Vaccine offers 100% Ebola protection: trial results

VSV-ZEBOV may become the first licensed vaccine against the disease for which there is also no approved cure

file photo taken on March 10, 2015 shows a woman getting vaccinated at a health center in Conakry during the first clinical trials of the VSV-EBOV vaccine against the Ebola virus. PHOTO: AFP

PARIS:
An Ebola vaccine provided 100-per cent protection in a field trial in hard-hit Guinea, researchers and officials said Friday, mooting "the beginning of the end" of the killer West African outbreak.

The world is "on the verge of an effective Ebola vaccine," the World Health Organization (WHO) said, hailing the results from the first efficacy test of the VSV-ZEBOV vaccine among people living in a high-danger zone.

"This is an extremely promising development," added WHO Chief Margaret Chan.

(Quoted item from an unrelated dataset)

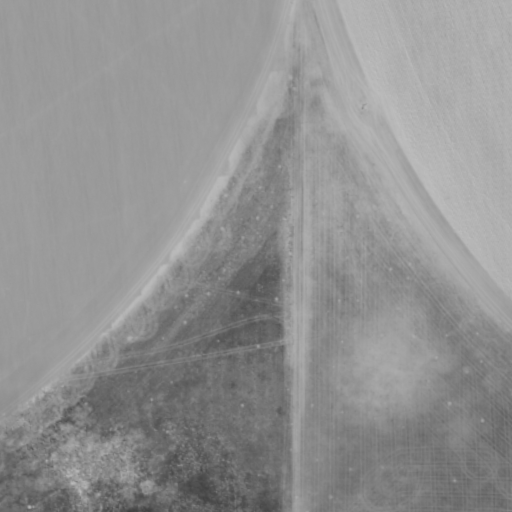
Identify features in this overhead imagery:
road: (313, 256)
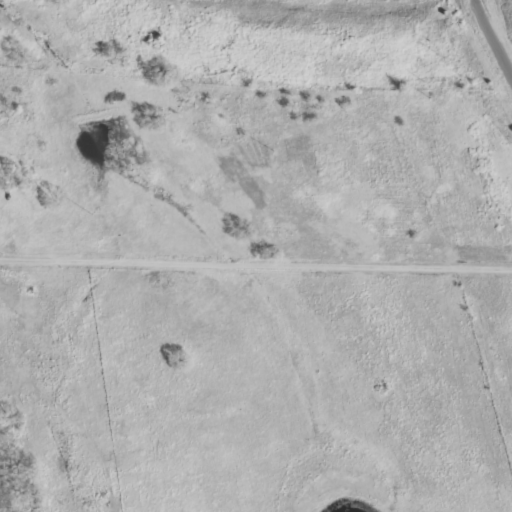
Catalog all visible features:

A file photo taken on February 3, 2015 shows Doctor Francis Kateh (R) from Redemption Hospital volunteering to receive a trial vaccine against Ebola at Redemption Hospital on the outskirts of Monrovia. PHOTO: AFP


"An effective vaccine will be another very important tool for both current and future Ebola outbreaks."

About 28,000 people have been infected in Guinea, Sierra Leone and Liberia in the worst Ebola outbreak in history, according to the WHO, and more than 11,000 have died.

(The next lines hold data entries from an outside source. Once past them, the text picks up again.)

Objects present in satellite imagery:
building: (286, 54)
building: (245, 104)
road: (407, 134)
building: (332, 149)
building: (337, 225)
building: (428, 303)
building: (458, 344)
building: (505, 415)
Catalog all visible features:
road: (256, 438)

Read: Pakistani social worker becomes hero in Ebola-hit Sierra Leone

VSV-ZEBOV may become the first licensed vaccine against the disease for which there is also no approved treatment or cure.

The trial showed that the vaccine "offers 100 per cent protection against Ebola after roughly one week," said researcher Sven Trelle from the University of Bern.

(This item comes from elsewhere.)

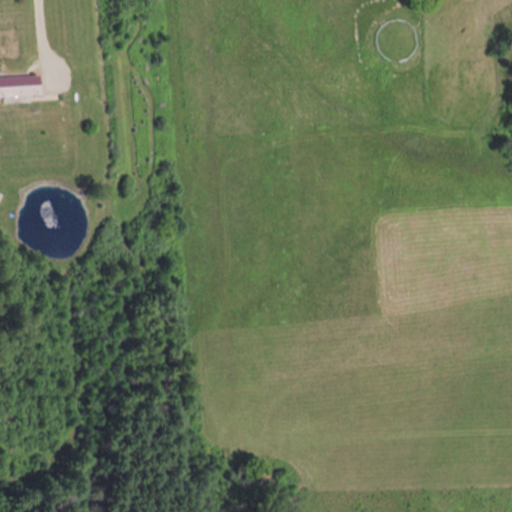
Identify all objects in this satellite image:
road: (45, 32)
building: (21, 86)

The test, backed by drug firm Merck, the WHO and the governments of Canada, Norway and Guinea, saw 4,123 high-risk people vaccinated immediately after someone close to them fell ill with the deadly haemorrhagic fever.

Read: Ebola vaccine passes early safety test

None of the vaccinated group caught the virus, according to study results published in The Lancet medical journal.

A second, comparison group of 3,528 people received the vaccine only three weeks after potential exposure. Sixteen of them contracted the virus, said the study, but by day six after immunisation, the remainder of this group was also fully protected.

"Indeed, no vaccinee developed symptoms more than six days after vaccination, irrespective of whether vaccination was immediate or delayed," said the study paper.

"The initial results of the study show that the vaccine can effectively contain the further spread of the Ebola virus," added a statement from the University of Bern, which contributed to the research.

Disease experts welcomed the results.

This is big news -- the most promising medical development so far in the ongoing race to shut down Ebola," Benjamin Neuman, a virologist with the University of Reading, told AFP.

Added Peter Smith of the London School of Hygiene & Tropical Medicine, the results were "very exciting and suggest that the Ebola vaccine tested may be highly effective in protecting against Ebola disease among those in the immediate vicinity of an Ebola case."